Internal consistency (the reliability itself) assesses the
characteristics, attitudes or qualities that the instruments should
measure, reliably reflecting the extent to which all items in a
questionnaire address the same theoretical construction9,22. A questionnaire is considered internally
consistent when there is a high intercorrelation between the item’s
scores. Intercorrelation is usually expressed by Cronbach’s α
coefficient 5,9,14. This coefficient varies from 0.0
to 1.0, and represents how well a set of items measures the same
dimension or construction 14. If all items on a scale,
that are supposed to measure the same topic, are unreliable, they will
show weak associations among themselves and the coefficient value will
be low.

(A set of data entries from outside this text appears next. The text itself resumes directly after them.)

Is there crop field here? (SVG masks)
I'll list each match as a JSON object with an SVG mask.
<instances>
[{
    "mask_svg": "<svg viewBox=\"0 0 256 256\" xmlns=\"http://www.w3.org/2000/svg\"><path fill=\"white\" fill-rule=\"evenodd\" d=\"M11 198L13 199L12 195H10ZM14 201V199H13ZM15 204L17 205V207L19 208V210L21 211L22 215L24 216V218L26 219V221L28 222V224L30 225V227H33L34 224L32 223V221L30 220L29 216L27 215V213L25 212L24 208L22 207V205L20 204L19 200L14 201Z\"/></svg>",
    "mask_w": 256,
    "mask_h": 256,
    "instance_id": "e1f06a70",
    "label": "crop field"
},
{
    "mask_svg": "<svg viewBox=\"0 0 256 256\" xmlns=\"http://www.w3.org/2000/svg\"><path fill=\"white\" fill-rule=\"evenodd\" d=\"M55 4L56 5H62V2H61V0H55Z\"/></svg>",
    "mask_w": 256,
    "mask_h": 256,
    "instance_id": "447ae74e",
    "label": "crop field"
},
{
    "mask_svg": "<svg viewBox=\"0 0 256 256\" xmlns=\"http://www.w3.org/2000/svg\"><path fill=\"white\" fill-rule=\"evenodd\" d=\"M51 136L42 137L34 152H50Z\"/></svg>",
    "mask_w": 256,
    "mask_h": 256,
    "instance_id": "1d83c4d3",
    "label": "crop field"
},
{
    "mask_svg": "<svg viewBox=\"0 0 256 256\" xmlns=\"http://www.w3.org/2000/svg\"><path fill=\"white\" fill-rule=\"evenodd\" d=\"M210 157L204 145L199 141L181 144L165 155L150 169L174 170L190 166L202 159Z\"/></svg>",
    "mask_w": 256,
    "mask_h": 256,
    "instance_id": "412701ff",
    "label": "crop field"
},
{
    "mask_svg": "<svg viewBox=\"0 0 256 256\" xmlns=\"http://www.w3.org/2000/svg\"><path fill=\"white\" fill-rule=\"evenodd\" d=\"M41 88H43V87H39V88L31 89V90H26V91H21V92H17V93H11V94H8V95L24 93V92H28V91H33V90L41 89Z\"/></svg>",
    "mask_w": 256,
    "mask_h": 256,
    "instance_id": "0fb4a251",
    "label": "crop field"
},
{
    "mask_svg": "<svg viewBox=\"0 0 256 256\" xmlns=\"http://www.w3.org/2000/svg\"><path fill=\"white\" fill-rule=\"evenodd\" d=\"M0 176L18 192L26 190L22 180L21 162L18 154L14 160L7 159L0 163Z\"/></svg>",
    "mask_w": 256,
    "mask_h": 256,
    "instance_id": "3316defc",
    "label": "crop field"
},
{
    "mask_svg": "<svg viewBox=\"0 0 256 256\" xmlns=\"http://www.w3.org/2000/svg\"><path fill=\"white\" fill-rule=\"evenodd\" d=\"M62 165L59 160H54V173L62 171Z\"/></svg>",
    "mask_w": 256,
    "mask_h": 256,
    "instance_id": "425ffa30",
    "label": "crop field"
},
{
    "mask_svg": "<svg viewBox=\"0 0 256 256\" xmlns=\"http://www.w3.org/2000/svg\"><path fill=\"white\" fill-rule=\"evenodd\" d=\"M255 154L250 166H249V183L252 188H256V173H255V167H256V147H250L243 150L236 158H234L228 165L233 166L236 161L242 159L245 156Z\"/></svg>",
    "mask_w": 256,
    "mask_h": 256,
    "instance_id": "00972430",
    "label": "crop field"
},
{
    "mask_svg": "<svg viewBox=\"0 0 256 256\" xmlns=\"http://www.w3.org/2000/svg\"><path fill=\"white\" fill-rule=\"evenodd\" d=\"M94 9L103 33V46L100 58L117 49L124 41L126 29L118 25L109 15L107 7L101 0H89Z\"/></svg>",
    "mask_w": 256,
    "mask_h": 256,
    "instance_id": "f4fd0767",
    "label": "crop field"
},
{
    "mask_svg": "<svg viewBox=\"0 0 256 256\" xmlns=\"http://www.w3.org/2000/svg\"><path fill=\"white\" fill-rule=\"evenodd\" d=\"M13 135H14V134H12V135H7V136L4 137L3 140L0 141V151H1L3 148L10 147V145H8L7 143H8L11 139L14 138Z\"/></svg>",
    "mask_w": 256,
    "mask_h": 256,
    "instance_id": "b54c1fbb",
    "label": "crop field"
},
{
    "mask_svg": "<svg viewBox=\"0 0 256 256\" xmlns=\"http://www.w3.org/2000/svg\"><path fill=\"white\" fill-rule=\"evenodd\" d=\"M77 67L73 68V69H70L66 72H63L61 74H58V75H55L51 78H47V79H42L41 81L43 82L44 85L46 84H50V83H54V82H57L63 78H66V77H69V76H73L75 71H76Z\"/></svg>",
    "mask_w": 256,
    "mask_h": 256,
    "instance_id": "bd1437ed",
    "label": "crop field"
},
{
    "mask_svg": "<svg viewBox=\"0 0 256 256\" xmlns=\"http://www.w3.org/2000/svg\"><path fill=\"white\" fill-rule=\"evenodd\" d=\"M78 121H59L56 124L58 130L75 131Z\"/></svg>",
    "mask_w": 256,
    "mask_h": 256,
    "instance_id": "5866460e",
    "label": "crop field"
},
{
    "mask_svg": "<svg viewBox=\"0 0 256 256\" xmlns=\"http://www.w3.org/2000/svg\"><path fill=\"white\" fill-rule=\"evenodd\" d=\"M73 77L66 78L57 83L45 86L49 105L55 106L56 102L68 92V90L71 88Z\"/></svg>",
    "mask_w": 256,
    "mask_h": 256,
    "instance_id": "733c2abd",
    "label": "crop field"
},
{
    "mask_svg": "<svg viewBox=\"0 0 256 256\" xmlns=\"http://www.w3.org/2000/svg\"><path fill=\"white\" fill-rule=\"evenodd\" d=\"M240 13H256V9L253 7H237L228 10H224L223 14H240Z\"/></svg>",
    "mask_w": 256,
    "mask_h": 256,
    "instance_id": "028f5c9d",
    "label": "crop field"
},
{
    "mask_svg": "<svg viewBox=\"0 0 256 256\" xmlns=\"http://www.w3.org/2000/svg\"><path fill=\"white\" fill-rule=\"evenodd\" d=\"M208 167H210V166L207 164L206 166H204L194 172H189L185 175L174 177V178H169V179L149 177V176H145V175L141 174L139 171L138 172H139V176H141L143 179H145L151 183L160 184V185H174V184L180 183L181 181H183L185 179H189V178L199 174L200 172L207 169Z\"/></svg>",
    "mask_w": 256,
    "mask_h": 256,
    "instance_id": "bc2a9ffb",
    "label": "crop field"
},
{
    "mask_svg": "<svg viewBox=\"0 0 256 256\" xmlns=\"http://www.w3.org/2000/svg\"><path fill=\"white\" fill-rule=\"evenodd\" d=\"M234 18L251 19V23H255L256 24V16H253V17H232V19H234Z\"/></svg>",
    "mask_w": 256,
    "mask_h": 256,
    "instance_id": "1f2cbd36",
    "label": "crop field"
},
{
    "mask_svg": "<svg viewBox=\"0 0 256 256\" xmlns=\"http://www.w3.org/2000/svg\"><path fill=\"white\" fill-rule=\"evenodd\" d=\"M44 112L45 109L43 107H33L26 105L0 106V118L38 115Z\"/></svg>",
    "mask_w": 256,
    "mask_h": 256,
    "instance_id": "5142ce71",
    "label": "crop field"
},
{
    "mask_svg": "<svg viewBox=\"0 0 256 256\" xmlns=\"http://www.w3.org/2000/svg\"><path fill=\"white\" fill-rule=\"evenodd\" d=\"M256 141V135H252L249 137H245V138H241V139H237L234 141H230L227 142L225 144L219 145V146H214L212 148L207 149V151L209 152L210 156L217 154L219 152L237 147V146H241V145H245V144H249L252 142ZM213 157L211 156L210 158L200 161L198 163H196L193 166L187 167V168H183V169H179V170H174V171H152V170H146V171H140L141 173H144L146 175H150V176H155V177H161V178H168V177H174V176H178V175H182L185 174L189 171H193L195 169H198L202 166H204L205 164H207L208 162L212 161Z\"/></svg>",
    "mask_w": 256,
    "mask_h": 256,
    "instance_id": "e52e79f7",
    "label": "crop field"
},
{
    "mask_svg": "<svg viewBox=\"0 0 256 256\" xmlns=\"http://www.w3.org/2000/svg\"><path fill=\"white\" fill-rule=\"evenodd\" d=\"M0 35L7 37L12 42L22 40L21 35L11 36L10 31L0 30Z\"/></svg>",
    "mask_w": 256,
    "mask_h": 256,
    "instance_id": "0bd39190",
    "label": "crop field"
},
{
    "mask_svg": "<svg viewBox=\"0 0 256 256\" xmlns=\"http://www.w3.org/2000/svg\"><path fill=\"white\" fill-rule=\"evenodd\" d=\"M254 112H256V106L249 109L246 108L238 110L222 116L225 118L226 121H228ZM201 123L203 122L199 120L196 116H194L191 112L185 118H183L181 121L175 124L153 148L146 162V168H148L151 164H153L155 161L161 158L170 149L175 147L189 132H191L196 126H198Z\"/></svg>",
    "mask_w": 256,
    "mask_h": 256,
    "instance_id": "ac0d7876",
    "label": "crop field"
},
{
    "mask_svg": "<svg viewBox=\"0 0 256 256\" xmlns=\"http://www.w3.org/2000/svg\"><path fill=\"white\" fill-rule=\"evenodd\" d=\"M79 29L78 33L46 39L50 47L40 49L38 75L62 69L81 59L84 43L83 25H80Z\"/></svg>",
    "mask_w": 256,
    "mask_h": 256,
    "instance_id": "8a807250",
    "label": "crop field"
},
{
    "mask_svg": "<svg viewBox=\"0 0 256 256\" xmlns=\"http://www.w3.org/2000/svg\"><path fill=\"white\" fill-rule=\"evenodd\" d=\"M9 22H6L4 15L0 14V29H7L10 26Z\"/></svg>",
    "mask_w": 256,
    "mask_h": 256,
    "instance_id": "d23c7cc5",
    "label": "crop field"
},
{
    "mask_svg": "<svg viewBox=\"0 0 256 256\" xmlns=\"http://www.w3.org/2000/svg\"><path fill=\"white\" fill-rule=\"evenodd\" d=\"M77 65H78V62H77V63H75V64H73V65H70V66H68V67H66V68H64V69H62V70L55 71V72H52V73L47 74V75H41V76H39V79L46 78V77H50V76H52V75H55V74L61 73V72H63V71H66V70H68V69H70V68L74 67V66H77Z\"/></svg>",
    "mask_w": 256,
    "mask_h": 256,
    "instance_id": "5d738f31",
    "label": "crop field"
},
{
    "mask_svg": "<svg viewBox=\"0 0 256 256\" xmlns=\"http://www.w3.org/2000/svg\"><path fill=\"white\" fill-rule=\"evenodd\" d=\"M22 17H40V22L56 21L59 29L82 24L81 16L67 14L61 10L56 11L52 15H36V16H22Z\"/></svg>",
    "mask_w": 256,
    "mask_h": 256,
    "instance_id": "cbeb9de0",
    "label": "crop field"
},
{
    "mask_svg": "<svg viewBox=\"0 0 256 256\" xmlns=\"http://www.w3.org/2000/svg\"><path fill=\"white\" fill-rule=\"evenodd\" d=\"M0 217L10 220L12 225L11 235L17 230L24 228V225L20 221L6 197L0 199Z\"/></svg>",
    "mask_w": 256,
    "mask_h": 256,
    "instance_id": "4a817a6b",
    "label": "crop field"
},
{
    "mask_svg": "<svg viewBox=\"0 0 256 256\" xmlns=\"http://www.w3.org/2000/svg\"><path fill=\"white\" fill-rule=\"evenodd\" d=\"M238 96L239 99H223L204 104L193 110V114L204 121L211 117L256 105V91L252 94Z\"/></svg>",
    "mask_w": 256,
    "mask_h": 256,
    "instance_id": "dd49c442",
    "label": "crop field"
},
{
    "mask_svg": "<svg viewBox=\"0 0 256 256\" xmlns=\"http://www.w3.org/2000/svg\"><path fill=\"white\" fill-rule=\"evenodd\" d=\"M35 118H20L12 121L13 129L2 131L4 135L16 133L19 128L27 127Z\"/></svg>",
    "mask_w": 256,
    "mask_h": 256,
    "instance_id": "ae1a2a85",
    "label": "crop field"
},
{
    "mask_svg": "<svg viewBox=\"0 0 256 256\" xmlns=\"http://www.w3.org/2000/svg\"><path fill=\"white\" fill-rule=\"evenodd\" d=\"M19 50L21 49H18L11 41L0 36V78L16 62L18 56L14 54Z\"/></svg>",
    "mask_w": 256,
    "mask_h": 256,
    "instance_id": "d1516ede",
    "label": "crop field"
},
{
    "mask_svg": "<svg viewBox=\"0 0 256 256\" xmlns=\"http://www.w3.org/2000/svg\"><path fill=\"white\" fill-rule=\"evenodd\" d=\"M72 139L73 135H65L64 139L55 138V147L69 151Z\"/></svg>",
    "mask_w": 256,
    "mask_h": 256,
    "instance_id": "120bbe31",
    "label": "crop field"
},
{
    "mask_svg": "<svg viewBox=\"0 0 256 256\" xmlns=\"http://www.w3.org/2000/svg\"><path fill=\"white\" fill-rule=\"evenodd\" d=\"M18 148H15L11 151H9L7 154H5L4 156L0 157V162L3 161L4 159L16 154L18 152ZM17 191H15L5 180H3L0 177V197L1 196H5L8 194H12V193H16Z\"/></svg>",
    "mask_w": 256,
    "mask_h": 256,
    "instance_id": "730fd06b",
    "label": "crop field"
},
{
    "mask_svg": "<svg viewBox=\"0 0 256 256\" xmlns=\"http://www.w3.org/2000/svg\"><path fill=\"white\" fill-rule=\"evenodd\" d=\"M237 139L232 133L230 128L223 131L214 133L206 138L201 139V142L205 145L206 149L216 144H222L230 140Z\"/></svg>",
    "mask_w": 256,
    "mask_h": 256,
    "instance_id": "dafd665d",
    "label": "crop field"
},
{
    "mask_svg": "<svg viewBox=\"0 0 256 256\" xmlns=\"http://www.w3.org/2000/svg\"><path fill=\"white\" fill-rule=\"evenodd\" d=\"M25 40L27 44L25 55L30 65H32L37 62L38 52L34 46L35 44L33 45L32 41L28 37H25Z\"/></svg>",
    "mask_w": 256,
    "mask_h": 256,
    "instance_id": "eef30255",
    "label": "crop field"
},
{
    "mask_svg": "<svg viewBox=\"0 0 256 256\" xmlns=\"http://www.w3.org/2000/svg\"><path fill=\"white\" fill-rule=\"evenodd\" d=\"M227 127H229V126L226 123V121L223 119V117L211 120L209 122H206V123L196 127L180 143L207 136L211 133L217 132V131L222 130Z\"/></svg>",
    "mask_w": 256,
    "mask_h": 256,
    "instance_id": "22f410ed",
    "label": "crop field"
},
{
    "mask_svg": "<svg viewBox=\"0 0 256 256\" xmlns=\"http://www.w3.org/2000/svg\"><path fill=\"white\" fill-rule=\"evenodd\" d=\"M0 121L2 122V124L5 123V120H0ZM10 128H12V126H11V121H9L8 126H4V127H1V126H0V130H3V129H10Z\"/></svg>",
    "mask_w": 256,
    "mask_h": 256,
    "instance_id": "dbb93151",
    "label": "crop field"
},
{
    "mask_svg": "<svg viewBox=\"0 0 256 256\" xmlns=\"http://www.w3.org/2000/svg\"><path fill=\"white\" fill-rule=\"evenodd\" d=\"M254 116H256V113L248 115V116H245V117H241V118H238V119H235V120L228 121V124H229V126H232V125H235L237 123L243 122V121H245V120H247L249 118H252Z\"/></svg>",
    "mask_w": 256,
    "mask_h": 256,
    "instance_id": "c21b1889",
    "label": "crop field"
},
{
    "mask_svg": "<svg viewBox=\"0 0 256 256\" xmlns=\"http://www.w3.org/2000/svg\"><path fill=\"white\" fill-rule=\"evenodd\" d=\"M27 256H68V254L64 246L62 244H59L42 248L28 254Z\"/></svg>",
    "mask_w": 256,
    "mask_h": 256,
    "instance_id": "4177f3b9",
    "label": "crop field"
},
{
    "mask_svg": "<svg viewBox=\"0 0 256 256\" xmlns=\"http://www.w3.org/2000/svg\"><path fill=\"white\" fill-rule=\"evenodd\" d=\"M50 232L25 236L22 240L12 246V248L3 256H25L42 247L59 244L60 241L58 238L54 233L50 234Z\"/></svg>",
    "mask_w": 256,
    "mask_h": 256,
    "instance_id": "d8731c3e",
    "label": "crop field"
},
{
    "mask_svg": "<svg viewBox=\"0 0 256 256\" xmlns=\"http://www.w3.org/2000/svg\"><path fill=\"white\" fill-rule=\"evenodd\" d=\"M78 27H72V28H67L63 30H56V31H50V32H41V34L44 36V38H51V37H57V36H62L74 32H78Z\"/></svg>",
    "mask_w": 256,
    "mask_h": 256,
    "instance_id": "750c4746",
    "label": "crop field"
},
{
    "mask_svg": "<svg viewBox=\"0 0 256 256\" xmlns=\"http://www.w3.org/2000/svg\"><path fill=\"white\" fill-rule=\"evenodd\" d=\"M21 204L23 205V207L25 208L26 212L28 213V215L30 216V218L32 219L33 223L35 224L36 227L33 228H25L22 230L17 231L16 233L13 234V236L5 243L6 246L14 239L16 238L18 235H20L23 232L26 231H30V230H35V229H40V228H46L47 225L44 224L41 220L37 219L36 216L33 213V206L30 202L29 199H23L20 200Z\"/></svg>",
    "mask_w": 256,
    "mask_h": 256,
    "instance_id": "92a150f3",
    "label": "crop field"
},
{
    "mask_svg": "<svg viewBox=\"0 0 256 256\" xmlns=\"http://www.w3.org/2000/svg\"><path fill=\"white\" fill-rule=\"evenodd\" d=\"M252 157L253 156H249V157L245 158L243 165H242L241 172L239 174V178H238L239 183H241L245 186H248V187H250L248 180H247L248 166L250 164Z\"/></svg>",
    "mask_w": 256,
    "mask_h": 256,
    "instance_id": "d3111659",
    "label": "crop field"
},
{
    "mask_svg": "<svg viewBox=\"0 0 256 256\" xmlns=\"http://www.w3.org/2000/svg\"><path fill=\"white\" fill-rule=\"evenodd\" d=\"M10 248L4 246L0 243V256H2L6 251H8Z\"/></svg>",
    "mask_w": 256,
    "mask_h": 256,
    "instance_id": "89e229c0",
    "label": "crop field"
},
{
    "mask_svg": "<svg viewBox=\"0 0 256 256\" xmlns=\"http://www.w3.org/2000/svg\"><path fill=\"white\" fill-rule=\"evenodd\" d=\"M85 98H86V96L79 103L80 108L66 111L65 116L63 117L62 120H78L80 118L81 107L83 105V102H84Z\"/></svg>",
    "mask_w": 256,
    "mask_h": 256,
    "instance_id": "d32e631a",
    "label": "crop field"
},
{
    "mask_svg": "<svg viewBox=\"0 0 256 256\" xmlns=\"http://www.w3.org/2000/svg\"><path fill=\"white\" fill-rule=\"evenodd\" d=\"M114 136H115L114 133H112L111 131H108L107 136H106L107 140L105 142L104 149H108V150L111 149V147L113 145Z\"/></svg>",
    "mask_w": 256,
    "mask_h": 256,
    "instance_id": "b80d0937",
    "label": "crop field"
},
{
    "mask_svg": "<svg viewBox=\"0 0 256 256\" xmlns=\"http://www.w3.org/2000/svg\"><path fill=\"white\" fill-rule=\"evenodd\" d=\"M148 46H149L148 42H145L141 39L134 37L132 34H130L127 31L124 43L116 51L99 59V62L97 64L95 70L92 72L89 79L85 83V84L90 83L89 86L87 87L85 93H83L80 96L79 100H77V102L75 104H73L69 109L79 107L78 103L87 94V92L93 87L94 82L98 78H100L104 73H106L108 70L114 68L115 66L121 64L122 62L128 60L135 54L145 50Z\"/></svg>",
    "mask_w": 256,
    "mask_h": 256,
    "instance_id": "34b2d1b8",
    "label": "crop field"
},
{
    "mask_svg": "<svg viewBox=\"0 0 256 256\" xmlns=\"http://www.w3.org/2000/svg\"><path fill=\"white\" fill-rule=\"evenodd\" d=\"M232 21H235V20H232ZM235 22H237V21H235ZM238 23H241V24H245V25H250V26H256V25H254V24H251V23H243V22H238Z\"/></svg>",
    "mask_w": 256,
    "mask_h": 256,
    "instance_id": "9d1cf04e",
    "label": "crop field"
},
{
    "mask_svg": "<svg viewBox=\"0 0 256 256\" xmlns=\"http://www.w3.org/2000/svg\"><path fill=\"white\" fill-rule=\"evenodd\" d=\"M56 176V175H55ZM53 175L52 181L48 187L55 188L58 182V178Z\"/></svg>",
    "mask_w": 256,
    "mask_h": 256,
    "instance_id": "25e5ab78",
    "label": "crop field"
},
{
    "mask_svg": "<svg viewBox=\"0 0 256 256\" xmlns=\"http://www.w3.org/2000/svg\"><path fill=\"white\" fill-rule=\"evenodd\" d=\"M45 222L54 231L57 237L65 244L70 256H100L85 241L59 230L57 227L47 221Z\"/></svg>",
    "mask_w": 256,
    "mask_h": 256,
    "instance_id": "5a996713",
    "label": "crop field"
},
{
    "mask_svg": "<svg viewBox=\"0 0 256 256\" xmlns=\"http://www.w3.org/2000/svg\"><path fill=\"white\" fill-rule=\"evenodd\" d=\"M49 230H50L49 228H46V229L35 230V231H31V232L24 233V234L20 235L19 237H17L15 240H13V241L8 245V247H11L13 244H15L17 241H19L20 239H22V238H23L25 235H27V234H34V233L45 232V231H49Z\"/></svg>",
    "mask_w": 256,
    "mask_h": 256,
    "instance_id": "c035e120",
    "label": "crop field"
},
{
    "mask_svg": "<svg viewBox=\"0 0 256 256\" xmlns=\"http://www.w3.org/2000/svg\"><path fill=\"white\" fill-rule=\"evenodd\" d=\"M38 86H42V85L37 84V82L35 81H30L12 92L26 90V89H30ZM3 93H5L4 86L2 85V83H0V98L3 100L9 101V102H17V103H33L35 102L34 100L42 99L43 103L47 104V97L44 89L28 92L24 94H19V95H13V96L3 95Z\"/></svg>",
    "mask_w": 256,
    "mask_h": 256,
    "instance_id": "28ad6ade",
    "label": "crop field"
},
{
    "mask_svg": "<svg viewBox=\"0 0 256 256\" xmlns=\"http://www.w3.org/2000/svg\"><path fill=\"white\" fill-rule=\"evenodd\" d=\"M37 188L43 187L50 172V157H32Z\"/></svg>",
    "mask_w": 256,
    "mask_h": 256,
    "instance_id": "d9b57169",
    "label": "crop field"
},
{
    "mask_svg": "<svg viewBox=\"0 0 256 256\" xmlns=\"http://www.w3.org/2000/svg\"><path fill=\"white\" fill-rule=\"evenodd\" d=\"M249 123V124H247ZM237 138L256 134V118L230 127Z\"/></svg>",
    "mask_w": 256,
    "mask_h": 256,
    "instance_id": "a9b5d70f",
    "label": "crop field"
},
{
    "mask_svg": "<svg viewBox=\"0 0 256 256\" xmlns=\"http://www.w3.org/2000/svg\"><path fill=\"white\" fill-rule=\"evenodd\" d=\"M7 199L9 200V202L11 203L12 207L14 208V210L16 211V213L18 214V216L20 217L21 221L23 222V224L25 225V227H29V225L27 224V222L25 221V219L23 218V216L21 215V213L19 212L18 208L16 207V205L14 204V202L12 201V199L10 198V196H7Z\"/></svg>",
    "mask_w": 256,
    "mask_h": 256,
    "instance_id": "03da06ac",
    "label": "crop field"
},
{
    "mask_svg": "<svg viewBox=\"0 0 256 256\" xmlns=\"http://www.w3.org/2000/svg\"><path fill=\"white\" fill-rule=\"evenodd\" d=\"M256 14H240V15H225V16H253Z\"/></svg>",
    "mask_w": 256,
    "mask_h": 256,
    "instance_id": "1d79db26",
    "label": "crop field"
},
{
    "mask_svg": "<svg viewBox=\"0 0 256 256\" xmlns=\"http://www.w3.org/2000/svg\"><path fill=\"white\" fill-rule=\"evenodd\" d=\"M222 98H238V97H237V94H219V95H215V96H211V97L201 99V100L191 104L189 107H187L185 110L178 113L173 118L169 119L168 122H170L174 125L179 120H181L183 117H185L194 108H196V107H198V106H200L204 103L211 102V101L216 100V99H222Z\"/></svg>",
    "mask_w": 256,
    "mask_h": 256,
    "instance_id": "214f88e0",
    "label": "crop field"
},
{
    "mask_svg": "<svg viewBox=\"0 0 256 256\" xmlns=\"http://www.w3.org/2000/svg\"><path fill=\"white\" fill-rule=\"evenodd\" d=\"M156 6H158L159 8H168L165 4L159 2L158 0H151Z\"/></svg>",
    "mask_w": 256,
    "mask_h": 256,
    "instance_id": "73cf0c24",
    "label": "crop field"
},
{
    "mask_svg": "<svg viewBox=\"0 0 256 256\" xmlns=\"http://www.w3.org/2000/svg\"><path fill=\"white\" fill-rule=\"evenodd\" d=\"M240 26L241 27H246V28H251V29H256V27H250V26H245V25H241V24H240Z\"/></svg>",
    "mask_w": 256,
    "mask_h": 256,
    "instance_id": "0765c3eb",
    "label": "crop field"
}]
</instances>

In contrast, if the items in an instrument reach the same
objective, Cronbach’s α will be high 14,23. The closer
its value is to 1, the more consistent the scale is internally5,18,23. The coefficient being <0.70
suggests that the items evaluate different constructions among them, in
a given domain 5. In practical terms it is very
difficult the items in a questionnaire maintain exactly the same
results, which would translate into 100% of consistency. However, it is
desirable a high proximity 9,15. If the studied
questionnaire is form by different dimensions Cronbach’s α coefficient
can be calculated by dimension and overall.

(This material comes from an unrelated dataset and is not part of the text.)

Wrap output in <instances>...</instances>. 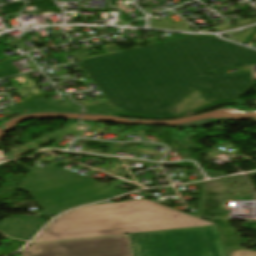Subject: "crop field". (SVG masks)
I'll return each mask as SVG.
<instances>
[{"mask_svg": "<svg viewBox=\"0 0 256 256\" xmlns=\"http://www.w3.org/2000/svg\"><path fill=\"white\" fill-rule=\"evenodd\" d=\"M119 116L174 119L219 103L236 104L254 86L256 51L194 36L80 60Z\"/></svg>", "mask_w": 256, "mask_h": 256, "instance_id": "obj_1", "label": "crop field"}, {"mask_svg": "<svg viewBox=\"0 0 256 256\" xmlns=\"http://www.w3.org/2000/svg\"><path fill=\"white\" fill-rule=\"evenodd\" d=\"M133 256H227L217 227L129 235Z\"/></svg>", "mask_w": 256, "mask_h": 256, "instance_id": "obj_4", "label": "crop field"}, {"mask_svg": "<svg viewBox=\"0 0 256 256\" xmlns=\"http://www.w3.org/2000/svg\"><path fill=\"white\" fill-rule=\"evenodd\" d=\"M46 222L28 216L11 215L0 222V231L5 235L28 241Z\"/></svg>", "mask_w": 256, "mask_h": 256, "instance_id": "obj_6", "label": "crop field"}, {"mask_svg": "<svg viewBox=\"0 0 256 256\" xmlns=\"http://www.w3.org/2000/svg\"><path fill=\"white\" fill-rule=\"evenodd\" d=\"M20 189L31 194L52 216L84 203L125 193L57 167L44 173L31 168Z\"/></svg>", "mask_w": 256, "mask_h": 256, "instance_id": "obj_3", "label": "crop field"}, {"mask_svg": "<svg viewBox=\"0 0 256 256\" xmlns=\"http://www.w3.org/2000/svg\"><path fill=\"white\" fill-rule=\"evenodd\" d=\"M23 244H25V242H22V241H18V240H15L13 239L9 245H10V248L8 250H2L0 249V256H3V255H8L16 250H18Z\"/></svg>", "mask_w": 256, "mask_h": 256, "instance_id": "obj_7", "label": "crop field"}, {"mask_svg": "<svg viewBox=\"0 0 256 256\" xmlns=\"http://www.w3.org/2000/svg\"><path fill=\"white\" fill-rule=\"evenodd\" d=\"M212 224L150 200L98 204L56 218L33 242Z\"/></svg>", "mask_w": 256, "mask_h": 256, "instance_id": "obj_2", "label": "crop field"}, {"mask_svg": "<svg viewBox=\"0 0 256 256\" xmlns=\"http://www.w3.org/2000/svg\"><path fill=\"white\" fill-rule=\"evenodd\" d=\"M22 256H130L125 236L29 245Z\"/></svg>", "mask_w": 256, "mask_h": 256, "instance_id": "obj_5", "label": "crop field"}, {"mask_svg": "<svg viewBox=\"0 0 256 256\" xmlns=\"http://www.w3.org/2000/svg\"><path fill=\"white\" fill-rule=\"evenodd\" d=\"M230 256H256V252L242 248L234 253H231Z\"/></svg>", "mask_w": 256, "mask_h": 256, "instance_id": "obj_8", "label": "crop field"}]
</instances>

The test-retest is the method used to observe if an instrument produces
stable scores over time 5,9,14,15. To assess
test-retest, the instrument under study must be administered on two
separate occasions, with a sufficiently short interval time to assume
that the underlying condition is unlikely to have changed, but with
sufficient time for patients to not remember their previous responses5–7. Nevertheless, the use of test-retest stability
as an estimate of reliability also assumes that the construction being
evaluated is stable over time. This can happen with several
characteristics of some diseases, such as pruritus, but not with others
such as pain, which in one day can be level 8, in the next level 4. The
test-retest of each dimension or overall can be evaluated by calculating
the Intraclass Correlation Coefficient (ICC) between scores in the first
and second participations 15,21. This
correlation measures the degree of the relationship between two
variables that presents the proportion of the intersubjective variance
in relation to the total variance 24. ICC varies
between 0-1 5,9,15,18,22. The closer the coefficient
to 1, the greater the reliability of the instrument 5.
Preferably, it should be above 0.80. Nonetheless, a correlation
coefficient above 0.70 is considered to be adequate5,6. Kappa coefficient of agreement may be used for
test-rest, nevertheless, instead of using the results from two different
questionnaires, it uses the results from two different participations15,21.